Взрослея, Лёня не изменился. Он уступал всем и во всём. Ваське Круглову – место за партой. Витальке Шилову очередь в буфете. Его отталкивали локтями, отпихивали. Запросто давали тумаки и пендели. Потому что как считали, он лошок и чмошник. Леонид привык себя видеть тем, кем видели его другие. Друзей он выбирал по мягкости и ориентировочно по своему лекалу. В классе таких было двое, и все они были презираемы юркими одноклассниками. С ними Лёня делился впечатлениями, обменивался аудиозаписями, ходил в бассейн, а иногда в кино. Дома же, пока мать ещё не болела, Леонид был посвящен себе и книгам. В этом удивительном волшебном мире он преображался. Он сражался на баррикадах с Гаврошом, искал клад с Джимом на острове Сокровищ, подолгу разжигал огонь с Робинзоном Крузо и разил шпагой кардинальских прихвостней вместе с Д, Артаньяном. Лёня любил читать, потому что только тогда он становился другим и здесь, надо сказать, он не мирился с подлостью как в жизни. Книжный герой закипал жаждой мести и справедливости и он, Лёнька закипал. Герой был готов бить, колоть и побеждать. И Лёнька был готов, до боли в костяшках…. Скорей всего, он отожествлял себя с героями книг, полностью входил в их шкуру, их разум. Нередко он мучил себя вопросом, как перенести книжную отвагу в своё жизненное пространство. Да, он был незлобливый, был мягкий по своей натуре и не мог ударить кого-либо в лицо, хотя и вспыхивал от ярости, когда били его. Самое большое, что он мог – это оттолкнуть драчуна, но это только раззадоривало последнего. Лёня искал выход из этой жизненной дилеммы, отчаянно искал, но не видел двери. Он чувствовал в себе лишь далёкий потенциал, где-то глубоко, под пластами своего мягкого характера. Книги те, что он читал, переносили его под эти пласты, но не могли их разорвать. Никак. Сказывалось его табу на драки и клеймо труса, которое он сам себе проставил в ту памятную ночь. Странно, спрашивал он себя, отец был лётчиком, разведчиком Арктики. Трусов туда не берут. Если папа не был трусом, откуда эта пакость в его крови? Мама – женщина, не в счёт. Да и гены идут к сыну по отцу. Тогда как? А может быть, храбрость надо расшевелить, разбудить? Но если храбрость есть, то она есть без всяких стимулов. А если нет, так откуда ей взяться? Так думал Лёня уже в одиннадцать лет и призывал своё мужество всякий раз, выходя в школьные коридоры. Он был уже не тот конечно, что у карусели, но и не тот, что в книгах. Увы, не тот. Проклятие карусельной истории тянулось за ним как шлейф.

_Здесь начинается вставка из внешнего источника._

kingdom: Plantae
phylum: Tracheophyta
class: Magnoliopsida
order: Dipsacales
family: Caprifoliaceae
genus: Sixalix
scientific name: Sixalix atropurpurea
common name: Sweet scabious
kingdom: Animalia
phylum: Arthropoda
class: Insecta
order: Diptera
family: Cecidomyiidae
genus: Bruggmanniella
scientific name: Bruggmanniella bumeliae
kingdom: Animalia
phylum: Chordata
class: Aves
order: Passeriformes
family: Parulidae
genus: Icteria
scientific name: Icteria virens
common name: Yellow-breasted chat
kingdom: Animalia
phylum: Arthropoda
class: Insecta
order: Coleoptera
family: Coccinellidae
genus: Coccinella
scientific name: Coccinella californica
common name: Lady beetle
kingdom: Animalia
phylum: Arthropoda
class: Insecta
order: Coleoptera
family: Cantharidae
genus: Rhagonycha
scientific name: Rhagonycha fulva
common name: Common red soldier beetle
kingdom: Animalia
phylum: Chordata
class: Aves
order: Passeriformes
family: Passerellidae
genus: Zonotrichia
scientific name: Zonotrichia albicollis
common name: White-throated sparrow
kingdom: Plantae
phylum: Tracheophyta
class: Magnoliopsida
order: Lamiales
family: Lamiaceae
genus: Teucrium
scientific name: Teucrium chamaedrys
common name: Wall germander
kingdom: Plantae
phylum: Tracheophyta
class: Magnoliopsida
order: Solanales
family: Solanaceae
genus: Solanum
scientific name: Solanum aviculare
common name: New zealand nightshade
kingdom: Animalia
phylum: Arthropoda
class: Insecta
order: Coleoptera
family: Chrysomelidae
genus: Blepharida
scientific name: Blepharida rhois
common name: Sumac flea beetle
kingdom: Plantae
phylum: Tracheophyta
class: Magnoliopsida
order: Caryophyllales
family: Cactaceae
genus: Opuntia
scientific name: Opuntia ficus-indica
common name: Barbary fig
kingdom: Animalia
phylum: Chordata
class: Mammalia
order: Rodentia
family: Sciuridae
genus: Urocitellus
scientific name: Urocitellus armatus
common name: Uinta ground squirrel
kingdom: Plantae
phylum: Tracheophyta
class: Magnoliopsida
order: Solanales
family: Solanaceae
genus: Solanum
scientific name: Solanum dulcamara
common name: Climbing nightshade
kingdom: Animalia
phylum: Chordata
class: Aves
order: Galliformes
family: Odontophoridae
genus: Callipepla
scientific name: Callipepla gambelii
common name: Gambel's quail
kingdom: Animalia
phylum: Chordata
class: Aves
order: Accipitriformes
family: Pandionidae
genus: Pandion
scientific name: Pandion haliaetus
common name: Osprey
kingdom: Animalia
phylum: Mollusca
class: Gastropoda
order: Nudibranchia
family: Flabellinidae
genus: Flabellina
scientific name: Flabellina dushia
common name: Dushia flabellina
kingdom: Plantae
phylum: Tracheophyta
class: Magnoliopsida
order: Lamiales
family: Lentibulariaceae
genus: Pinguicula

Помог случай. В канун окончания пятого класса он выходил из школьной гардеробной, когда его привлёк шум, доносящийся из дальнего угла. Старшеклассники чего-то там пинали, заводя друг друга криками. Правильней сказать, там был один старшеклассник, а остальные – параллельного класса и плюс, затесавшийся из их класса Круглов. Между ними бегала девчонка, тоже с параллельного, и расталкивала парней. Те ржали как кони и опять пинали…. Предмет, как, оказалось, был сумкой и, судя по тому, как она глухо и тяжело елозила по полу, в ней находились учебники или ещё девчачьи штучки. Лёня догадался, что футболят сумку той, которой это не нравится. В первый момент возникло желание уйти. Без колебаний он понёсся на выход, тело само это совершало, а мысли торопили оказаться там, где всего этого ужаса нет. Внезапно что-то дёрнуло его, невидимой нитью придержало. На секунду его ноги залипли, а потом он и вовсе остановился. В голове происходила борьба. Не было за и против. Был просто пат как в шахматах, всего в долях секунды, а потом…. Словно кто-то приподнял пласт, и оттуда вышло настоящее. Не думая, Леонид проскочил в гардеробную и бомбочкой влетел в круг беснующихся подростков. От неожиданности те отступили, попятились, наступая друг другу на ноги. Взъерошенный и напыженный Леонид схватил пыльную сумку, затем зло прожег взглядом испуганную девчонку, дёрнул её за руку и потащил вон, на выход.